Revitalizing Facilities for Research on Life in Extreme Environments
Portland State University, Portland OR
Investigators
Abstract
This award is funded under the American Recovery and Reinvestment Act of 2009 (Public Law 111-5). This award provides funds to convert 10,745 square feet in Portland State University's (PSU) Science Building 2 (SB2) into a Center for Life in Extreme Environments (CLEE). The renovations of Science Building 2 (SB2) at PSU will enable a core group of CLEE researchers to conduct research on the ecological and physiological effects of extremes in temperature and pH and extremes in nutrient, water and oxygen availability that spans all domains of life.

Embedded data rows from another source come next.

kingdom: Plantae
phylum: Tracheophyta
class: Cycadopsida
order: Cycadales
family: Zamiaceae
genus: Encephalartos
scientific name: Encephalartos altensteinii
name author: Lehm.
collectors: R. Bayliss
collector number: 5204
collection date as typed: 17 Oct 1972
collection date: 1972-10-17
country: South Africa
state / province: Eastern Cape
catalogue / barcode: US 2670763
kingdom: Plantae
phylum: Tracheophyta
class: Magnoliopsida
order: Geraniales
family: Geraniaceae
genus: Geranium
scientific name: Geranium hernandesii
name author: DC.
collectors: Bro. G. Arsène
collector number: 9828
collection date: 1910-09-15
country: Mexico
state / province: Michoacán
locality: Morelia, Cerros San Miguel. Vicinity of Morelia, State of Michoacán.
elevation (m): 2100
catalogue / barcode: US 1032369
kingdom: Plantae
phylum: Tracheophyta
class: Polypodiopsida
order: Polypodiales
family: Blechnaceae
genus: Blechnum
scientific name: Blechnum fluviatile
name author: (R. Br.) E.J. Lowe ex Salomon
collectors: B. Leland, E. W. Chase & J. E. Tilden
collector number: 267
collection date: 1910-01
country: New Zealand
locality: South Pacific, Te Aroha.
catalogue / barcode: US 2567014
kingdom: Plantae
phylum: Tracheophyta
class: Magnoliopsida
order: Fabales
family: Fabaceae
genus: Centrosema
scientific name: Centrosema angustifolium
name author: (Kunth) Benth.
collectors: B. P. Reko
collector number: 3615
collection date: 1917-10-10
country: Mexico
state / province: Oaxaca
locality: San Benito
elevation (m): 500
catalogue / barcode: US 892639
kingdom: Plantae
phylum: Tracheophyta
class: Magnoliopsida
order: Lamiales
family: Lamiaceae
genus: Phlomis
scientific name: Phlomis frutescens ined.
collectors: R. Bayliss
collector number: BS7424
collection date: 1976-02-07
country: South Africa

Additionally, the space for the animal care facility for aquatic organisms will be doubled to facilitate greater temperature control and range for rearing fish from thermally extreme environments. The plan will provide central laboratory support space, including flexible equipment rooms, walk-in environmental control rooms and rooms dedicated to microscopy, cell culture, growing thermophiles and clean-room research. The linear equipment room will house autoclaves, glass wash facilities, and shared equipment and PSU's thermophile and Oregon's Collection of Methanogens (OCM) culture collections. In addition, the space will permit relocation of the microarray facility in this area. By substantially improving the quality of research space available to CLEE faculty, PSU will continue to lead international efforts to take an integrative approach to investigating life in extreme environments across all three domains of life. The improvements in the research facility will permit research involving a more holistic understanding of the potential human impacts on, and interactions with, species from environmentally sensitive habitats. The doubling of the Aquatic facility with the capacity to rear coldadapted fishes will place PSU as key center for such research. The consolidation of high temperature, high biomass growth facilities will enhance biochemical, molecular and microbial studies of thermostable molecules, thermophiles and their viruses. The renovations will also broadly impact education at PSU. The University has a long history of success in attracting and matriculating non-traditional and older students in an urban setting and it will help expand undergraduate and graduate research programs and will stimulate interdisciplinary research projects between Chemistry, Environmental Science, Biology and Geology and other institutions in the region.